Una lágrima se desprendió de los ojos del falso monje, el
cual dio las gracias para sí al gran Buda, que le permitía descubrir tanta
fidelidad en el corazón de uno de sus súbditos. A la mañana siguiente, se despidió
de su huésped y partió.
Pasaron algunos meses, y un día llego a la cabaña perdida en
el bosque la noticia de que el emperador convocaba a todos sus guerreros.

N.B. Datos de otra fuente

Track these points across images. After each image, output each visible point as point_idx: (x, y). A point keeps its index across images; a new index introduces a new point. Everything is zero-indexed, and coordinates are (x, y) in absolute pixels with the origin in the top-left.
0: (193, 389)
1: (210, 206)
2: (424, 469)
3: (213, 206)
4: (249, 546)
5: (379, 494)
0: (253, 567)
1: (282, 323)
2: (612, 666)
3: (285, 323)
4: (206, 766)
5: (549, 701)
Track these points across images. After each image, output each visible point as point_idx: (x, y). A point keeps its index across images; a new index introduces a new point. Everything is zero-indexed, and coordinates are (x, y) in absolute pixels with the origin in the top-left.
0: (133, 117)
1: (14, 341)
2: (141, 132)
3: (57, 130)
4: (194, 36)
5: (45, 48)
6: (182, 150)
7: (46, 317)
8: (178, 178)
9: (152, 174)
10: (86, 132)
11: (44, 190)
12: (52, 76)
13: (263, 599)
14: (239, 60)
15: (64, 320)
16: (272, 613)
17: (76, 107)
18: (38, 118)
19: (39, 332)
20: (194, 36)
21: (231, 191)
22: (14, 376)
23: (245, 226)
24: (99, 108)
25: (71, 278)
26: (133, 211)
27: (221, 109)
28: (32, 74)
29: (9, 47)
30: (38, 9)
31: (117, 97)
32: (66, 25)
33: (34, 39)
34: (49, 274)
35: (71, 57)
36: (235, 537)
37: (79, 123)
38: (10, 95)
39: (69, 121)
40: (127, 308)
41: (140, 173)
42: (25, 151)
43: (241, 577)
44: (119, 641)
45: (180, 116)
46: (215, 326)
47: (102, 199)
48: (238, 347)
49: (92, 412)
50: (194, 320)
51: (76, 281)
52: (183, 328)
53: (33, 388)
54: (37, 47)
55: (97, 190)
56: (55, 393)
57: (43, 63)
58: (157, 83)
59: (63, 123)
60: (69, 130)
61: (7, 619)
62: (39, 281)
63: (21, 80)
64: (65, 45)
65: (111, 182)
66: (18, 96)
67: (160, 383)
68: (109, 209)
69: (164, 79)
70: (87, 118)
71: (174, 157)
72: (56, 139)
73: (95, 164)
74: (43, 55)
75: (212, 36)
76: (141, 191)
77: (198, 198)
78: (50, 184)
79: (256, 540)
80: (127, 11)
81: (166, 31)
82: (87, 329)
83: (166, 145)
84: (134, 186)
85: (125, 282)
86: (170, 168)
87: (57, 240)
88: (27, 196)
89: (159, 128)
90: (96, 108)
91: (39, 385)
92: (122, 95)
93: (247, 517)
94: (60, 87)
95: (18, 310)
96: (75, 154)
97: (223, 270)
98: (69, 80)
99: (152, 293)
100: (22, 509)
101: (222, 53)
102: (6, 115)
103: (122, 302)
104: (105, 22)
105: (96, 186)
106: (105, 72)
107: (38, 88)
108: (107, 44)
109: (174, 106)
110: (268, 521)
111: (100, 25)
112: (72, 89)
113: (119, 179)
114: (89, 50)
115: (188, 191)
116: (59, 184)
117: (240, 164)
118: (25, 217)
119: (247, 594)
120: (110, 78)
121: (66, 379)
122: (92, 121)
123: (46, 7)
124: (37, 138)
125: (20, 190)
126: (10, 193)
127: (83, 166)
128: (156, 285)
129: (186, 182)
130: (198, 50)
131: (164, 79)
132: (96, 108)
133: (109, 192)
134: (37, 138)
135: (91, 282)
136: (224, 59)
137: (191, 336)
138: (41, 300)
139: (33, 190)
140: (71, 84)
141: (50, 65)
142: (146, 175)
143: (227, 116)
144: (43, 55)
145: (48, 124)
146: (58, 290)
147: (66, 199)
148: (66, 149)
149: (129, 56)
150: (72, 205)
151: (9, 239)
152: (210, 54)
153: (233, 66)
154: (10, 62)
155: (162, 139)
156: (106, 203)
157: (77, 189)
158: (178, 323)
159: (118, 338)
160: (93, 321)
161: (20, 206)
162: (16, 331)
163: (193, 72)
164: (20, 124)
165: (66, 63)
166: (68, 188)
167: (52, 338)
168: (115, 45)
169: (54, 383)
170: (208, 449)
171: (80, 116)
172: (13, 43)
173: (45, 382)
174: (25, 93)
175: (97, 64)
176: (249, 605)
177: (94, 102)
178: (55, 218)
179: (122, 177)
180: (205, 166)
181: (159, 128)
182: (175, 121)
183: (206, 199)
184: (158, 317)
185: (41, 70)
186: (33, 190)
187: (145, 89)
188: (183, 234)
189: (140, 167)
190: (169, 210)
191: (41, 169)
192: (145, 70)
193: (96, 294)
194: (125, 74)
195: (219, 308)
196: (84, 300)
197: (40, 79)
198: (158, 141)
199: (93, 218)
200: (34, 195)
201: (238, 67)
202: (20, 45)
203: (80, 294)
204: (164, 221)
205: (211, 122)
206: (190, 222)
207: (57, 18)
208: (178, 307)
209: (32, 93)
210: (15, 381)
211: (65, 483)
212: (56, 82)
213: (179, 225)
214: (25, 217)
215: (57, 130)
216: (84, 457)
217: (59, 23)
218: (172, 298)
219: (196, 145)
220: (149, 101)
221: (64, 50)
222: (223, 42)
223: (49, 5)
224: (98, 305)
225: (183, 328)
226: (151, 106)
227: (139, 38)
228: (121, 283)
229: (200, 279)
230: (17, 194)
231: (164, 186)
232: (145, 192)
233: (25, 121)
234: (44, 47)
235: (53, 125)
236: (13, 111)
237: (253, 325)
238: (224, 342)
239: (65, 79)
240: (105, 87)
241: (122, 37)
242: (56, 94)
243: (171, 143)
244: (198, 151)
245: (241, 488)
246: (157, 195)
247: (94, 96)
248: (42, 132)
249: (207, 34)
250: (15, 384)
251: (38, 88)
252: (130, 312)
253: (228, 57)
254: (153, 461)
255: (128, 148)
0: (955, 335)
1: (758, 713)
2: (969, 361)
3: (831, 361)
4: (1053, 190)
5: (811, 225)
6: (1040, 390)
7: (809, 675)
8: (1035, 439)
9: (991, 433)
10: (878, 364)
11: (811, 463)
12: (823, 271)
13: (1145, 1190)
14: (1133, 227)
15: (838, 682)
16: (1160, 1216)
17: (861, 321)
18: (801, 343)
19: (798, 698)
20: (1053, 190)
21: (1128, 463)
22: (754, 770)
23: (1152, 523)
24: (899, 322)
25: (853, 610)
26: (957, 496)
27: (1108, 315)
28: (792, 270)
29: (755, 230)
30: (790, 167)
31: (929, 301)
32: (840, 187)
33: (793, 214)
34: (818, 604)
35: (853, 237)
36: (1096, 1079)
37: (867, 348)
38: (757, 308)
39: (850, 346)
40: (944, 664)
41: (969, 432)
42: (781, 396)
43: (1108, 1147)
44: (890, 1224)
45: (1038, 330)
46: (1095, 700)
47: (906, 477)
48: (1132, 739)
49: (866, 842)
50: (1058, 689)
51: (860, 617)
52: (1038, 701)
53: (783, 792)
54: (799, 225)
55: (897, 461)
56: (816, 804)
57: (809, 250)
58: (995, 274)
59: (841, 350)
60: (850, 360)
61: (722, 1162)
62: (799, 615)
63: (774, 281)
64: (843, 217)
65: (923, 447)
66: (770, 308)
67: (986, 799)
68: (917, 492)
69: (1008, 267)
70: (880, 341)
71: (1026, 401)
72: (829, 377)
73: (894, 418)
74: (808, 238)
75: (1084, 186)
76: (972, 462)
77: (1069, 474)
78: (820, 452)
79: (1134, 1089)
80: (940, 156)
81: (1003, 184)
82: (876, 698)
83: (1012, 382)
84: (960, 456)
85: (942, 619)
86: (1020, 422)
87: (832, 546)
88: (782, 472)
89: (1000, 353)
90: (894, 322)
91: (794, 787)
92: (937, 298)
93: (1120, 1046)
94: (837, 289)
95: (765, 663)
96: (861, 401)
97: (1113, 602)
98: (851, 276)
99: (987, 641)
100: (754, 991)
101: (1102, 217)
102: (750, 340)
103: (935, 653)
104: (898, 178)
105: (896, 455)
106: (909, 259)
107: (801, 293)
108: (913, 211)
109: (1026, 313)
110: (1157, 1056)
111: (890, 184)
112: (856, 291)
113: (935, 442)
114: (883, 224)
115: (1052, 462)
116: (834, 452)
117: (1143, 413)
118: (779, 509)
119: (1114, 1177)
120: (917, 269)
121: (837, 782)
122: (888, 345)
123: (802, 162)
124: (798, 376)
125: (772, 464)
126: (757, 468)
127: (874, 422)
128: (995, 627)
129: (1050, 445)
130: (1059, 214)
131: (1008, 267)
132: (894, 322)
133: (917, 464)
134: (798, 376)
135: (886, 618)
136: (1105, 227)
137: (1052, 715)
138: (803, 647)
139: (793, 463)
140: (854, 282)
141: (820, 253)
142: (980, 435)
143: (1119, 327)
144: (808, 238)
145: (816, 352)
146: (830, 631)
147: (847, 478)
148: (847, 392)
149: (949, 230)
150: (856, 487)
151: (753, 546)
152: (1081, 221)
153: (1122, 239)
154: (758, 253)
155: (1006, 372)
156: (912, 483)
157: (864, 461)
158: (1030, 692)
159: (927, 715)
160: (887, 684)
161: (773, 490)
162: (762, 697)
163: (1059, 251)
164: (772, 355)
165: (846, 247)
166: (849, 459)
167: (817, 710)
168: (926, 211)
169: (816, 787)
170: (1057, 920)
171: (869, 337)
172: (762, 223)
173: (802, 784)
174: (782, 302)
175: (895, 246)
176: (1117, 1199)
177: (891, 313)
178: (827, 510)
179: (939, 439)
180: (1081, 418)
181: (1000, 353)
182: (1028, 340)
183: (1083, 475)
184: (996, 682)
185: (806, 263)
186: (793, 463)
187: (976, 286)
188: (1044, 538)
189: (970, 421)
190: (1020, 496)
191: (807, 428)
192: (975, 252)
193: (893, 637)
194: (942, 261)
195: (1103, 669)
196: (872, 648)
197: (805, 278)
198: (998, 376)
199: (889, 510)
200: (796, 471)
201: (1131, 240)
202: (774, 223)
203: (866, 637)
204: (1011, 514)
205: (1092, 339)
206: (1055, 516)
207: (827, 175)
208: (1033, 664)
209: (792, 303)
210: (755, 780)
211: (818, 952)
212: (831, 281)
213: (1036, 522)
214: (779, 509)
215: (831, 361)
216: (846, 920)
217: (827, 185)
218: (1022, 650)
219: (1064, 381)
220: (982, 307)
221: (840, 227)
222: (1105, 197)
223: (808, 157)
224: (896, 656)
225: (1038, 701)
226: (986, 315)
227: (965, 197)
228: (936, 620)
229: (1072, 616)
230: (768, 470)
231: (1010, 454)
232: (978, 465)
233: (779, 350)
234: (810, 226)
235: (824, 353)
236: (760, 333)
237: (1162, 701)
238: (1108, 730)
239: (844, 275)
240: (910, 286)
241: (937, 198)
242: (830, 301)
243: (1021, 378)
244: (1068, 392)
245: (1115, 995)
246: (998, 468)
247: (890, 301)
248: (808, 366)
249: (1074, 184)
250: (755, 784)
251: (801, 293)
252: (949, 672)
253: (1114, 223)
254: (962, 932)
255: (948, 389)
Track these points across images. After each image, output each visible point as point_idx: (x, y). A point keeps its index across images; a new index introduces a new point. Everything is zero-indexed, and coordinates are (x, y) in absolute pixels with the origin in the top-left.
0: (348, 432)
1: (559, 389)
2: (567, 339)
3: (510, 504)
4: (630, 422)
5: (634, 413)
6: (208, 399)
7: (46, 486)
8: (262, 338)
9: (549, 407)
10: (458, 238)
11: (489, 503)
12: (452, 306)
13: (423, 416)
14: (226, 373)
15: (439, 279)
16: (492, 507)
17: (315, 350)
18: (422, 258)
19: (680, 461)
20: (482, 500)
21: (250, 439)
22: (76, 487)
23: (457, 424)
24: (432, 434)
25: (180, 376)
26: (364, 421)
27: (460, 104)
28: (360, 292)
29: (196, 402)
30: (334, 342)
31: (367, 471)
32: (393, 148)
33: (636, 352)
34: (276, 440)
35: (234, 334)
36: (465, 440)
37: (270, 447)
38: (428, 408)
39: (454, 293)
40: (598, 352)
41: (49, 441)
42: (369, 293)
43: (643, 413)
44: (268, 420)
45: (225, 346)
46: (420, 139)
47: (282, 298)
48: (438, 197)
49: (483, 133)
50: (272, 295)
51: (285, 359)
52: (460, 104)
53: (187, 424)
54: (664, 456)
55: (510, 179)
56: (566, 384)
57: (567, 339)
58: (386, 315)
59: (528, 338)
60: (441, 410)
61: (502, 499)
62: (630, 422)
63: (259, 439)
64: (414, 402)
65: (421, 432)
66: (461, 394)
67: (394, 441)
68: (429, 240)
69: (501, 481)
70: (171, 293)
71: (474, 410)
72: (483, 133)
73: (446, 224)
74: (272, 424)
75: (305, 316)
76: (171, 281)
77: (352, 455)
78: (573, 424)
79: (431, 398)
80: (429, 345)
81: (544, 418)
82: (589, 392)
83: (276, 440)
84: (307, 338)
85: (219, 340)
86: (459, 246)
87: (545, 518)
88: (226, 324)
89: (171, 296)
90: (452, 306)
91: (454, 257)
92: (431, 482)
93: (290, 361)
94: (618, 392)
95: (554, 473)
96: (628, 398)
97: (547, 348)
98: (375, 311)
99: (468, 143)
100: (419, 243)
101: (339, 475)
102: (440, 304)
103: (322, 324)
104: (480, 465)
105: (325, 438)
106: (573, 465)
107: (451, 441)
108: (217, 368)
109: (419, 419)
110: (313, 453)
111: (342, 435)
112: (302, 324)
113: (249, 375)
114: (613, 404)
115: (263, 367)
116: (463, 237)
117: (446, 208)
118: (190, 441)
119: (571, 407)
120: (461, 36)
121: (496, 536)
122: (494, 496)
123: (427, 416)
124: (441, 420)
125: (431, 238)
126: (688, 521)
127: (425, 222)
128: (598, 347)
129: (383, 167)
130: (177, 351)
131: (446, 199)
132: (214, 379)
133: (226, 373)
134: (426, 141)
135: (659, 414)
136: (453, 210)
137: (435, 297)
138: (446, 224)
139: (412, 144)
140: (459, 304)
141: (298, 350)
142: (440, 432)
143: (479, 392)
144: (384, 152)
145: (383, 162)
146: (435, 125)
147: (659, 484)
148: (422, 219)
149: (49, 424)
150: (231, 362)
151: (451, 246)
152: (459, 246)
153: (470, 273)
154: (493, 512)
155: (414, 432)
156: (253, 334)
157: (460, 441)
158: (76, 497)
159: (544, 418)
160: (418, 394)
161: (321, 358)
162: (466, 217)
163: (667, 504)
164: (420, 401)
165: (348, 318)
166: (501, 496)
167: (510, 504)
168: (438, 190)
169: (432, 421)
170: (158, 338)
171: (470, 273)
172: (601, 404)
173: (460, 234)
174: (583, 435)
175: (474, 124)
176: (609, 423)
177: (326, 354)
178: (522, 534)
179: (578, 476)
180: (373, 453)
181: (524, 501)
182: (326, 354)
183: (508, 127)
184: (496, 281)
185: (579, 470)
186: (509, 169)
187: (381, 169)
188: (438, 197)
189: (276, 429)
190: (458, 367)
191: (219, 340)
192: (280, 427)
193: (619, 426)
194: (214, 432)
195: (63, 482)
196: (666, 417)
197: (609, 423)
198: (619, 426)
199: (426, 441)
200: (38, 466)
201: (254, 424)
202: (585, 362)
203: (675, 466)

Tsumeyo partió también y compareció en
la corte con su armadura vieja y su caballo rocinante, que suscitaron las
risotadas de los magníficos guerreros vestidos de aceros resplandecientes,
montados en fogosos corceles de guerra. Pronto sacaron un mote al recién
llegado: el Caballero de la Miseria.
Tsumeyo, consciente de su lamentable estado, trataba de
pasar inadvertido en aquella brillante asamblea. En esto, el chambelán se le
acercó y le dijo que el emperador deseaba verlo. El caballero de la Miseria fue
conducido ante el soberano, sentado en un trono de oro y rodeado de mil
caballeros, con armaduras incrustadas de piedras preciosas; parecía un cortejo
refulgente de estrellas es una noche de nubes. El caballero avanzó hasta los
pies del trono; su yelmo estaba enmohecido, su armadura llena de abolladuras;
más parecía un espectro que un guerrero.
-Caballero-dijo el emperador-, ¿no me reconocéis? ¿Os habéis
olvidado del monje a quien disteis alojamiento una noche de tormenta? Sabed que
este llamamiento a los caballeros ha sido par probaros, para ver si como me
dijisteis, acudiríais a mi voz. Tanta fidelidad de vuestra parte merece una
recompensa. Ordeno que os sean restituidas vuestras tierras. Además, como
quiera que no he olvidado que para calentar al pobre peregrino extraviado en la
borrasca sacrificasteis vuestros tres preciosos arbolillos, os concedo tres
importantes feudos, uno por cada árbol: el campo de los ciruelos de Kaja, la
Fuente de los Cerezos en Etchu, y Ramas de Pino en Kozuyo.
Tsumeyo, aturdido, feliz, se prosternó a los pies del reluciente trono, mientras un
murmullo de admiración recorría la asamblea, que hacía solo unos minutos reíase
despectivamente mirando al caballero de la Miseria.